What this task involves: Reproduce the part of the entries that opens with the line containing "2Д & 3Д-ДИЗАЙНЫ" and closes with the line containing "ВДОХНОВЛЯЙТЕСЬ", copying each line without any change.

Provided information:
= Beginning of Section =

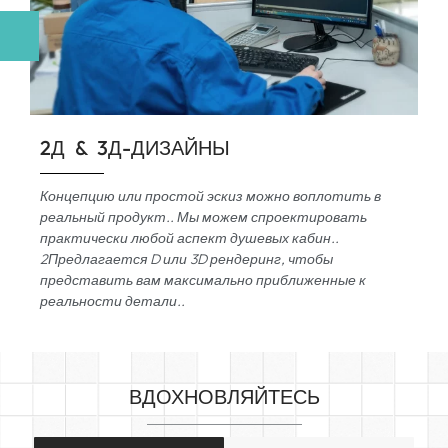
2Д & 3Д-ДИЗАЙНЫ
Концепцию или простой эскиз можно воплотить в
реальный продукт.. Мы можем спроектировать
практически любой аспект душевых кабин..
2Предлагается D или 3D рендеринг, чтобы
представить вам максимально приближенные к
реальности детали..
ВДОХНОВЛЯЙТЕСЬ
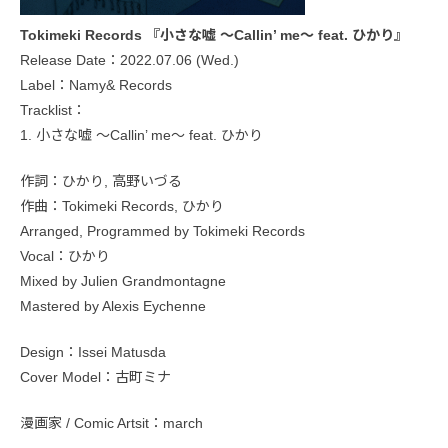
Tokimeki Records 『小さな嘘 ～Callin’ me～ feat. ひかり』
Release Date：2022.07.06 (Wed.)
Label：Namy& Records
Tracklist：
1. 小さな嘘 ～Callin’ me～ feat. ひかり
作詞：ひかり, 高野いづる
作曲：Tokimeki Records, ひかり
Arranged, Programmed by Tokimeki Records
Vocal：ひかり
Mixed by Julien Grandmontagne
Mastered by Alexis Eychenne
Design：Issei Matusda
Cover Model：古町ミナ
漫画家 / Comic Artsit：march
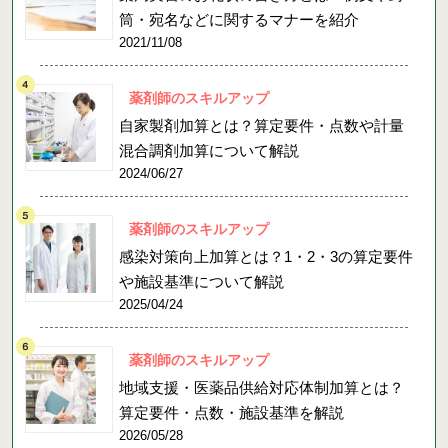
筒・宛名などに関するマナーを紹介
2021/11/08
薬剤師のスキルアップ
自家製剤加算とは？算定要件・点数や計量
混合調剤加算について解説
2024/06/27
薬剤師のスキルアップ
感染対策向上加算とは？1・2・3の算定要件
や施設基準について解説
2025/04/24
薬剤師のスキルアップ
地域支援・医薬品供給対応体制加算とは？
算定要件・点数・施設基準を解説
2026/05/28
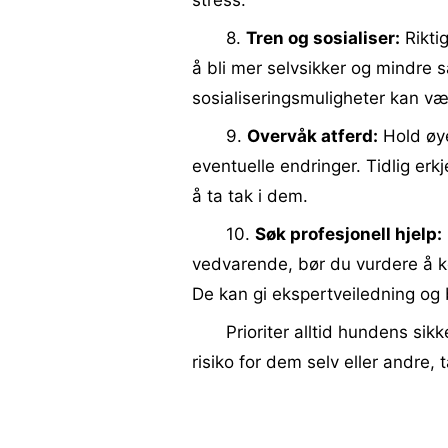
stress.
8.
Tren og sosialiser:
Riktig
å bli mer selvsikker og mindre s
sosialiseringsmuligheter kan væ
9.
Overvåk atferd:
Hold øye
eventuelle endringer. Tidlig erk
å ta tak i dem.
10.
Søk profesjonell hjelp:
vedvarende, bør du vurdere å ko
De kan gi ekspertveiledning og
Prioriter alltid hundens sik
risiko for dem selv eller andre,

= End of Section =
= Beginning of Section =

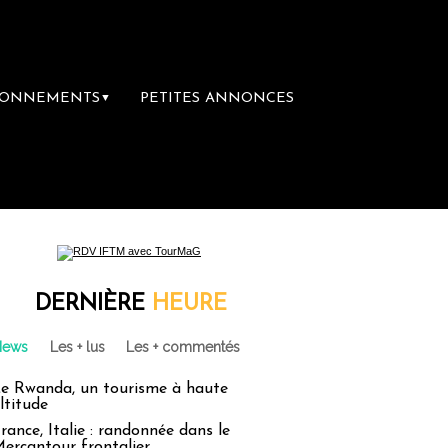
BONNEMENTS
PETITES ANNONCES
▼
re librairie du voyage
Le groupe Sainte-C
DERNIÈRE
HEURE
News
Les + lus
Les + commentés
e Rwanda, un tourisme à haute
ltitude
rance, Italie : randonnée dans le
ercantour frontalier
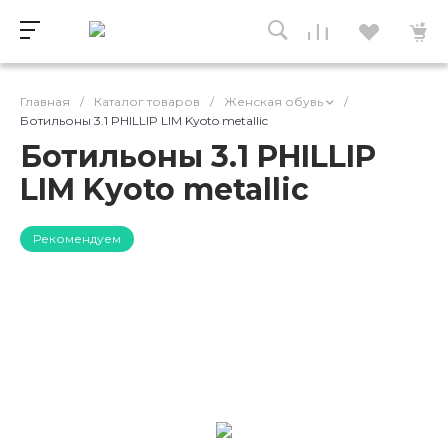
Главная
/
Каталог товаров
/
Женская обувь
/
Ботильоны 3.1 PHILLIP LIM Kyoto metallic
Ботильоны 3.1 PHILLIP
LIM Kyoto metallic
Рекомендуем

= End of Section =
= Beginning of Section =

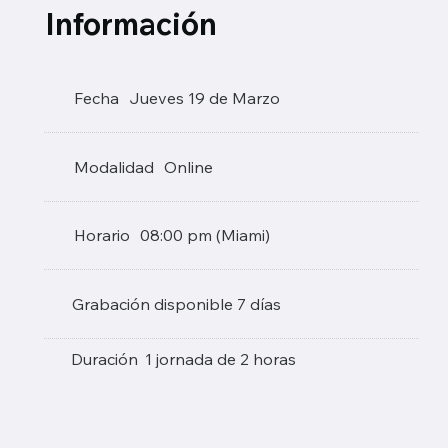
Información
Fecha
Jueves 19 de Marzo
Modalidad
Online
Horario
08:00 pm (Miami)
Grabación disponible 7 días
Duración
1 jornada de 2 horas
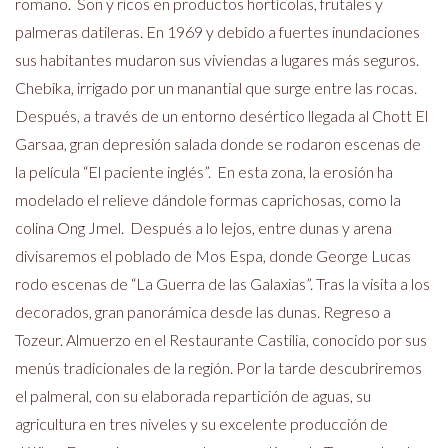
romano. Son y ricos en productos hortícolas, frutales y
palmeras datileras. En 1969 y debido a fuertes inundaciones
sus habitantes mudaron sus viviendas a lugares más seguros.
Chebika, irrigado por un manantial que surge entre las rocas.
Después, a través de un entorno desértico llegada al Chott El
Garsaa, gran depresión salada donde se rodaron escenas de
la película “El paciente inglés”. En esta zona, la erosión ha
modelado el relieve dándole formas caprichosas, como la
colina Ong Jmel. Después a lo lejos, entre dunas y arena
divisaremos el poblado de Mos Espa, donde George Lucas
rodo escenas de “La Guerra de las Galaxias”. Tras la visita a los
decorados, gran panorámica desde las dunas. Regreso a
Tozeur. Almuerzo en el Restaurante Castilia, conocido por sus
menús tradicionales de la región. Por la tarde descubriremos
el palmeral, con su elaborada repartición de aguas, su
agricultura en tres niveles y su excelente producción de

= End of Section =

Result for this task:
2Д & 3Д-ДИЗАЙНЫ
Концепцию или простой эскиз можно воплотить в
реальный продукт.. Мы можем спроектировать
практически любой аспект душевых кабин..
2Предлагается D или 3D рендеринг, чтобы
представить вам максимально приближенные к
реальности детали..
ВДОХНОВЛЯЙТЕСЬ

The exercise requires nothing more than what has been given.